Mostly talk dwells on the sheer chutzpah with which the crimes are committed.
It's not unusual to have teenagers go through a roster of their day's activities to which they add "Oh, and I got mugged on the way home" to the list.
The difference now is that we've got so used to it that we almost take it for granted — and I speak as someone whose car was carjacked and whose house was broken into, with us in it, listening to his every stumble.
When my husband chased the robber down the street, the dutiful police officer advised us to install even more expensive security.
He took one look at my watch and suggested I go without. What next? No clothes?
When my phone was stolen from my car last week while I tried to open my front door (the culprit later sniggered when I dialled it), I came to the conclusion that crime is so rampant that ordinary citizens like us have stopped even bothering informing the police (I certainly didn't).
Chief Superintendent Mark Heath of Kensington and Chelsea reassures me that 451 personal robberies were recorded in the borough in the past 12 months: that should calm me because that is statistically fewer than the year before. Perhaps they are in a different part of the borough from where I live.
The statistics also don't match our experience because the victims have developed immunity.
We just sit in our fortresses, hoarding our worldly goods with cameras and private security guards while assuming that every Sainsbury's unloading session could end in terror.
Even my middle-aged cleaner was mugged on her three-minute journey home — and she doesn't wear a watch.
The recession may make things even worse: personal robberies were up by 25 per cent in the UK as a whole last year.
Scotland Yard's acting second-in-command, Tim Godwin, recently said that the side-effects of our economic times were already being felt by the Met: "We will get an increase in areas of criminality such as retail crime and business crime," he said. It trickles down to wanting your wallet.
Thus my son's 13-year-old friend was mugged by a five-year-old on a tricycle for his phone.
Just a few months before, a fellow mother at my son's school in sleepy St John's Wood was mugged for her Rolex in front of the school gates with all of the mothers watching.
"His face was completely exposed and there were security guards at the school opposite," she said. "All he said was, If you don't take the watch off, I'll stab you.'
You could tell he really didn't care that there were dozens of witnesses.
One of the other mothers was even trying to pull him off."
Last year I watched a large man get mugged from my upstairs window.
He swatted the teenagers off (they grabbed his wallet) then kicked his car in frustration. He gave the mugging about the same degree of response as receiving a parking ticket.

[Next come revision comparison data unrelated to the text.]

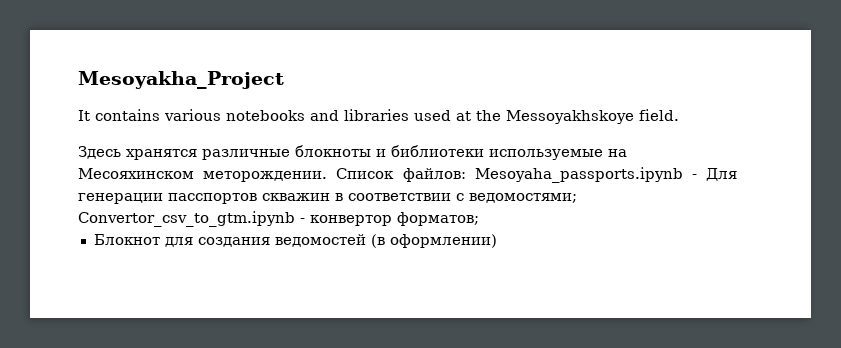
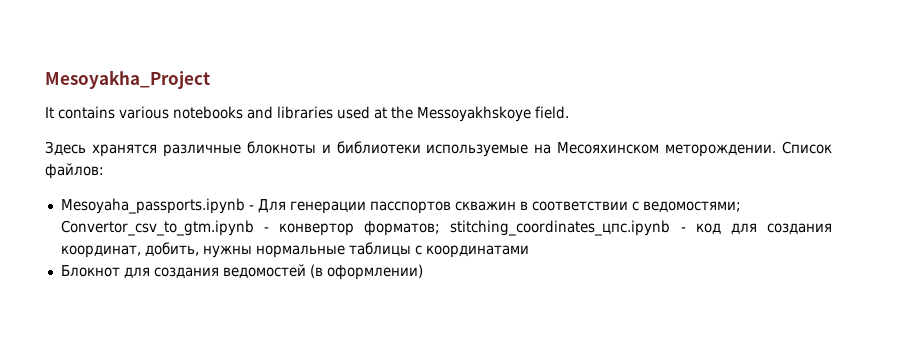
(466, 175) none -> (104, 171) //
(479, 219) none -> [450,220,833,236] [60,242,529,258] stitching_coordinates_цпс.ipynb - код для создания координат, добить, нужны нормальные таблицы с координатами

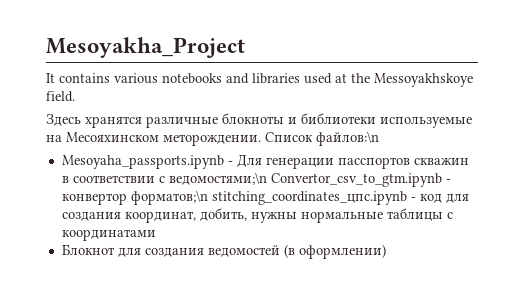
[45,163,104,179] файлов: -> [316,131,379,146] файлов:\n
[642,201,741,213] ведомостями; -> [168,172,267,185] ведомостями;\n
[364,221,441,236] форматов; -> [130,190,208,205] форматов;\n

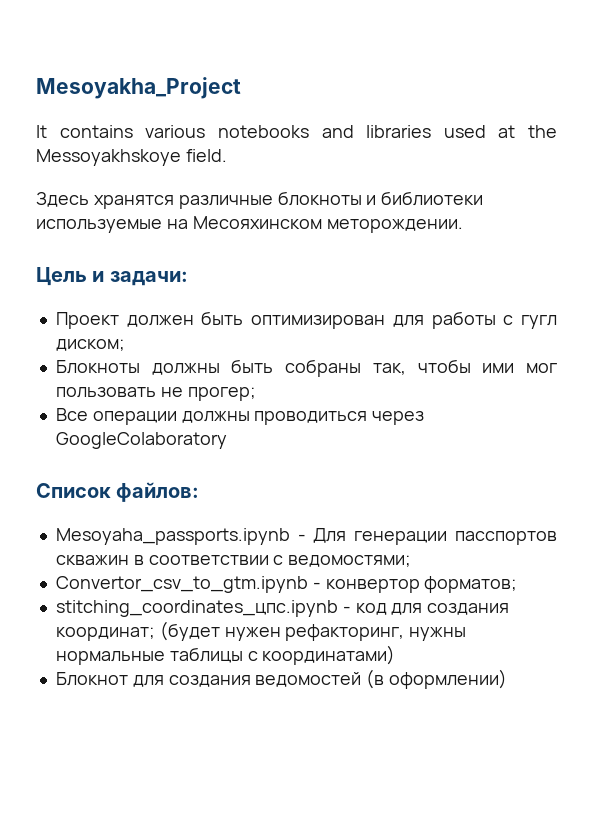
[265,131,379,146] Список файлов:\n -> [36,267,188,286] [55,311,557,329] [55,339,125,351] [55,359,557,377] [55,387,256,401] [55,408,425,425] [55,432,227,449] [36,482,200,502] // Цель и задачи: // Проект должен быть оптимизирован для работы с гугл диском; // Блокноты должны быть собраны так, чтобы ими мог пользовать не прогер; // Все операции должны проводиться через GoogleColaboratory // Список файлов:
[168,172,267,185] ведомостями;\n -> [288,555,412,567] ведомостями; //
[130,190,208,205] форматов;\n -> [424,576,518,593] форматов; //
[124,208,247,223] координат, добить, -> [55,621,405,641] координат; (будет нужен рефакторинг,
[61,229,156,241] координатами -> [262,645,396,665] координатами)

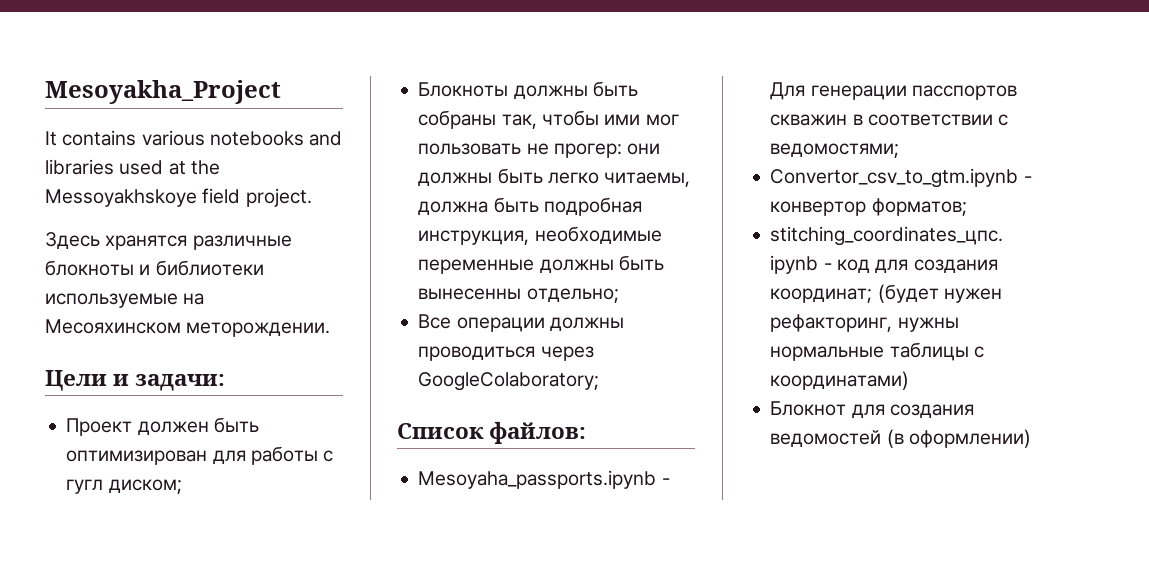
[185,149,227,162] field. -> [202,188,312,207] field project.
[36,267,87,286] Цель -> [45,370,107,391] Цели
[187,387,256,401] прогер; -> [553,143,661,158] [418,168,691,187] [418,197,642,216] [418,226,662,245] [418,255,664,274] [418,288,619,303] прогер: они должны быть легко читаемы, должна быть подробная инструкция, необходимые переменные должны быть вынесенны отдельно;
[55,432,227,449] GoogleColaboratory -> [418,372,600,391] GoogleColaboratory;

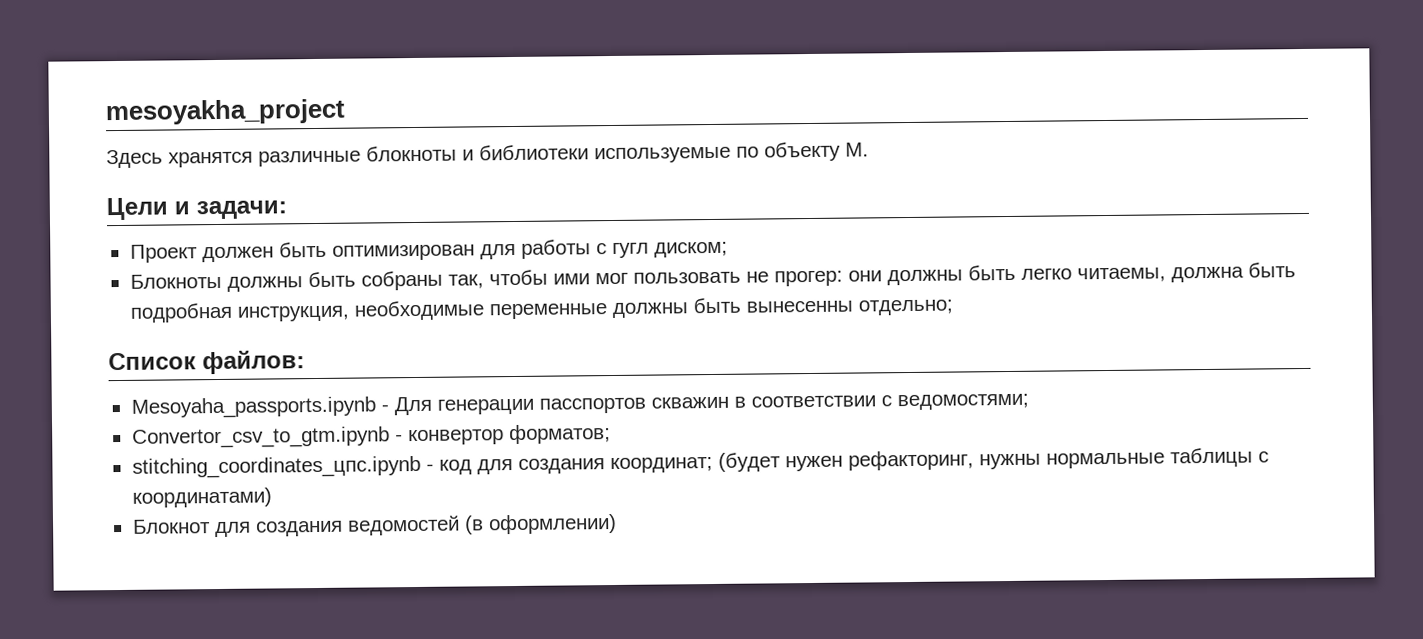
[45,80,281,104] [45,130,343,146] [45,159,220,175] [45,188,312,207] Mesoyakha_Project // It contains various notebooks and libraries used at the Messoyakhskoye field project. -> [105,98,345,126] mesoyakha_project
[183,293,205,305] [45,319,331,337] на Месояхинском меторождении. -> [736,141,869,162] по объекту М.
[418,314,624,332] [418,346,594,361] [418,372,600,391] // Все операции должны проводиться через GoogleColaboratory; -> (953, 307) none

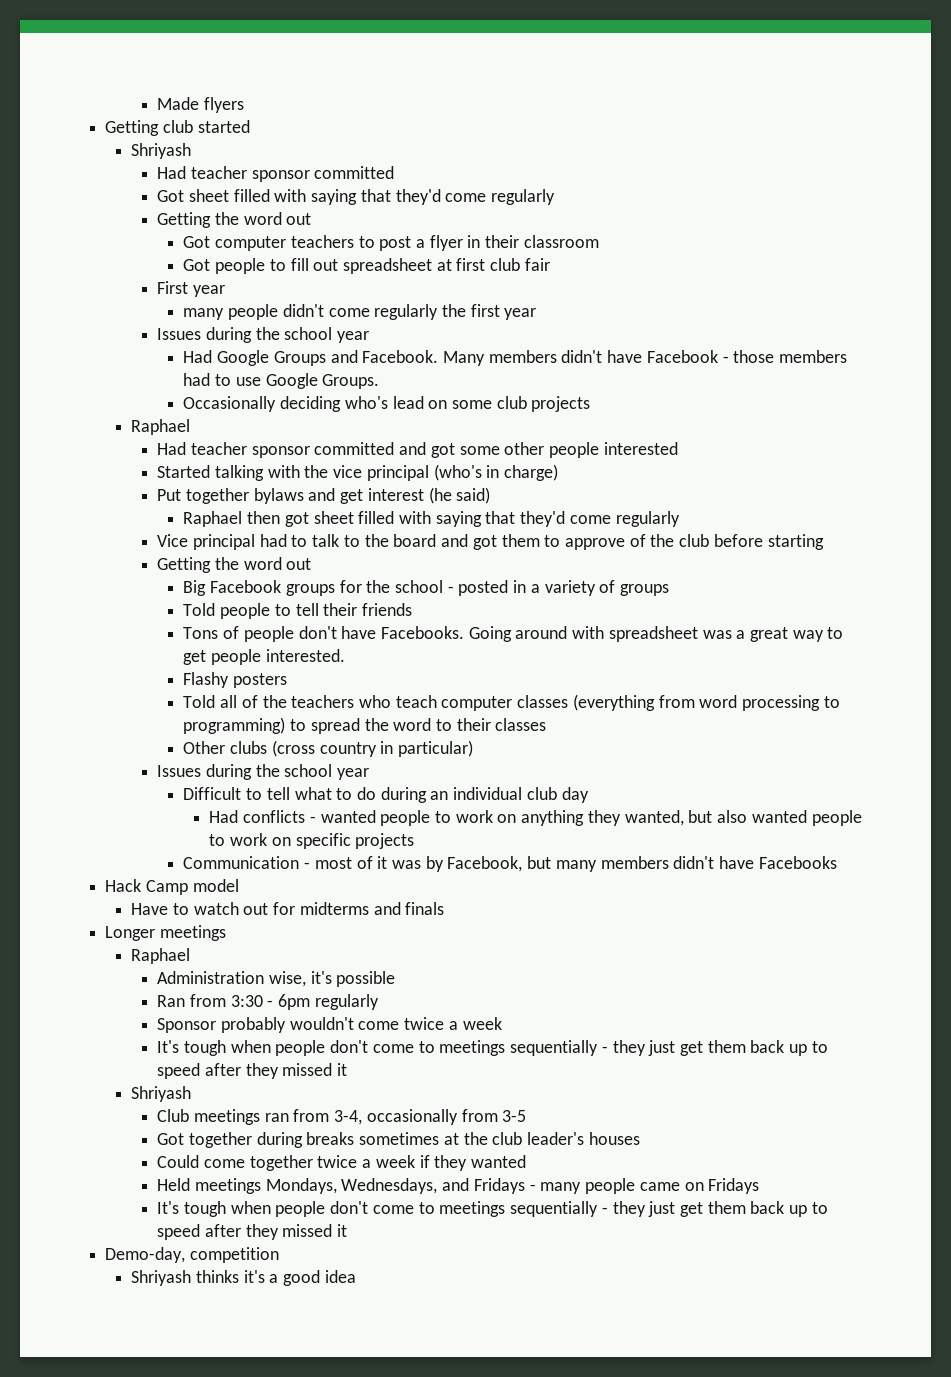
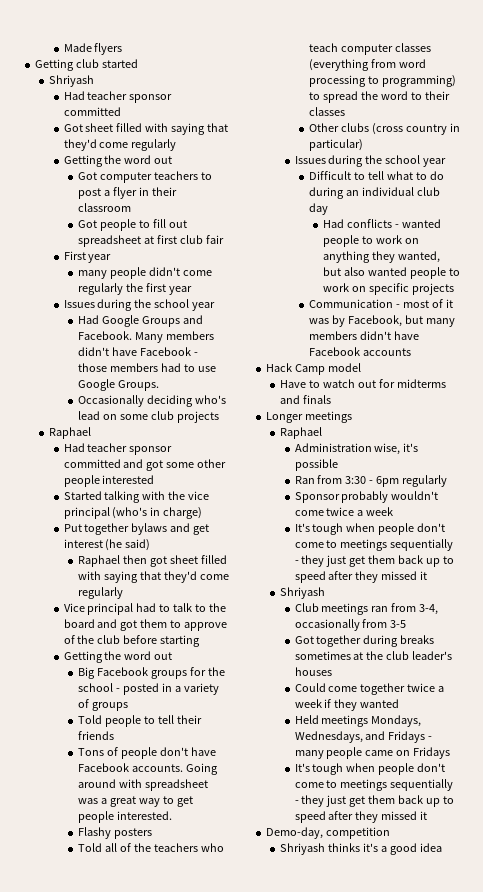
[380,626,464,639] Facebooks. -> [77,763,183,772] Facebook accounts.
[758,856,837,869] Facebooks -> [308,347,411,356] Facebook accounts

Though Chief Supt Heath tells me the crime in my borough is down overall by 12 per cent, I am not convinced.
Walking into my house backwards to make sure I won't be jumped on my doorstep is not relaxing — nor is paying to have the scratch marks (a Notting Hill custom) removed from my car every six months.
We get used to everything — but why should we? We should not be paying for more security — we should be picketing.